Start of Block

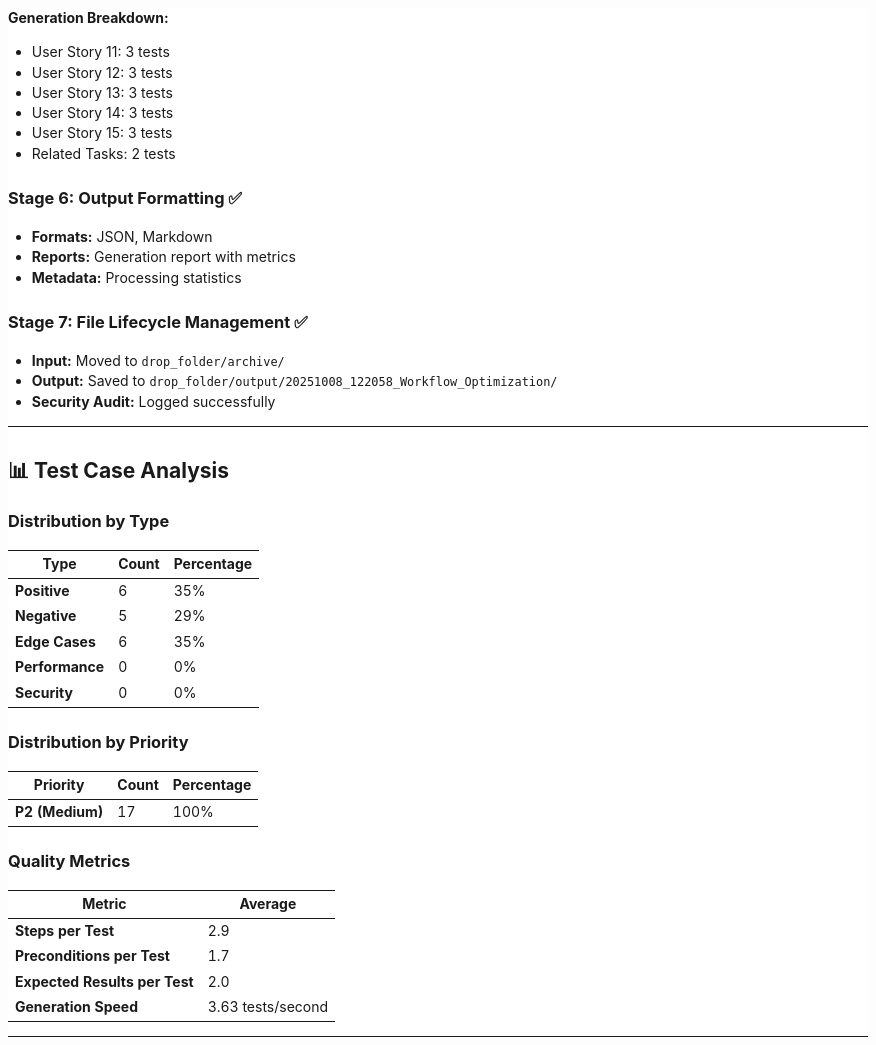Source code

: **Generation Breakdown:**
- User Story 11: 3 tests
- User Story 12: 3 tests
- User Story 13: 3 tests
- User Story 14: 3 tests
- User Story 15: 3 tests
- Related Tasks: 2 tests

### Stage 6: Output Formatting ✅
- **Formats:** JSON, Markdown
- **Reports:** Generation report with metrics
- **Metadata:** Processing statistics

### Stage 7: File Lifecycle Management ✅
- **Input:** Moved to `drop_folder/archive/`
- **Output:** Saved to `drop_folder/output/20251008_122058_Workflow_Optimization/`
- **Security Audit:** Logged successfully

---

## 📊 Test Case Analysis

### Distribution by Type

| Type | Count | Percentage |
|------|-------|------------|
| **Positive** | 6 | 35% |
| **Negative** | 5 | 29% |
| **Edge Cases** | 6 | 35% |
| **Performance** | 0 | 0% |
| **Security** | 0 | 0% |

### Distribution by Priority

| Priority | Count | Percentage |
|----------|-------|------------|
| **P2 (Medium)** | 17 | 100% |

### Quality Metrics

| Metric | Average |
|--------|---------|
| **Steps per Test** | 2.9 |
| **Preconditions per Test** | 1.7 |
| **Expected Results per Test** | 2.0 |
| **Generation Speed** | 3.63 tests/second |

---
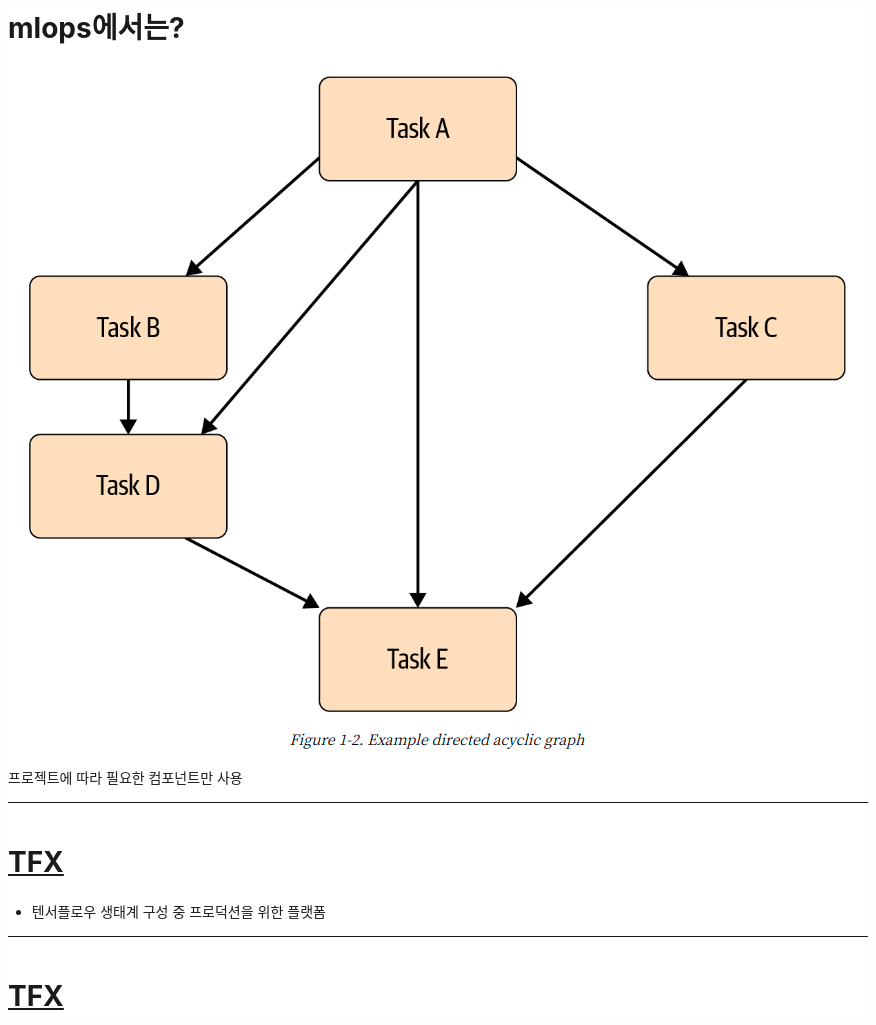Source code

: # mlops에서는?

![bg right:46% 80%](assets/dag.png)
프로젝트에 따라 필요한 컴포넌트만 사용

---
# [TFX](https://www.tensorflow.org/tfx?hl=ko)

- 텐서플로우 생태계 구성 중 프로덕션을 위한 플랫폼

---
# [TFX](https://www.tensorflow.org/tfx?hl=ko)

End of Block

*Try it*.
Please reproduce the source text of both items above character for character, omitting the pictures.

*Task response*.
Source code

: **Generation Breakdown:**
- User Story 11: 3 tests
- User Story 12: 3 tests
- User Story 13: 3 tests
- User Story 14: 3 tests
- User Story 15: 3 tests
- Related Tasks: 2 tests

### Stage 6: Output Formatting ✅
- **Formats:** JSON, Markdown
- **Reports:** Generation report with metrics
- **Metadata:** Processing statistics

### Stage 7: File Lifecycle Management ✅
- **Input:** Moved to `drop_folder/archive/`
- **Output:** Saved to `drop_folder/output/20251008_122058_Workflow_Optimization/`
- **Security Audit:** Logged successfully

---

## 📊 Test Case Analysis

### Distribution by Type

| Type | Count | Percentage |
|------|-------|------------|
| **Positive** | 6 | 35% |
| **Negative** | 5 | 29% |
| **Edge Cases** | 6 | 35% |
| **Performance** | 0 | 0% |
| **Security** | 0 | 0% |

### Distribution by Priority

| Priority | Count | Percentage |
|----------|-------|------------|
| **P2 (Medium)** | 17 | 100% |

### Quality Metrics

| Metric | Average |
|--------|---------|
| **Steps per Test** | 2.9 |
| **Preconditions per Test** | 1.7 |
| **Expected Results per Test** | 2.0 |
| **Generation Speed** | 3.63 tests/second |

---
Source code

: # mlops에서는?

![bg right:46% 80%](assets/dag.png)
프로젝트에 따라 필요한 컴포넌트만 사용

---
# [TFX](https://www.tensorflow.org/tfx?hl=ko)

- 텐서플로우 생태계 구성 중 프로덕션을 위한 플랫폼

---
# [TFX](https://www.tensorflow.org/tfx?hl=ko)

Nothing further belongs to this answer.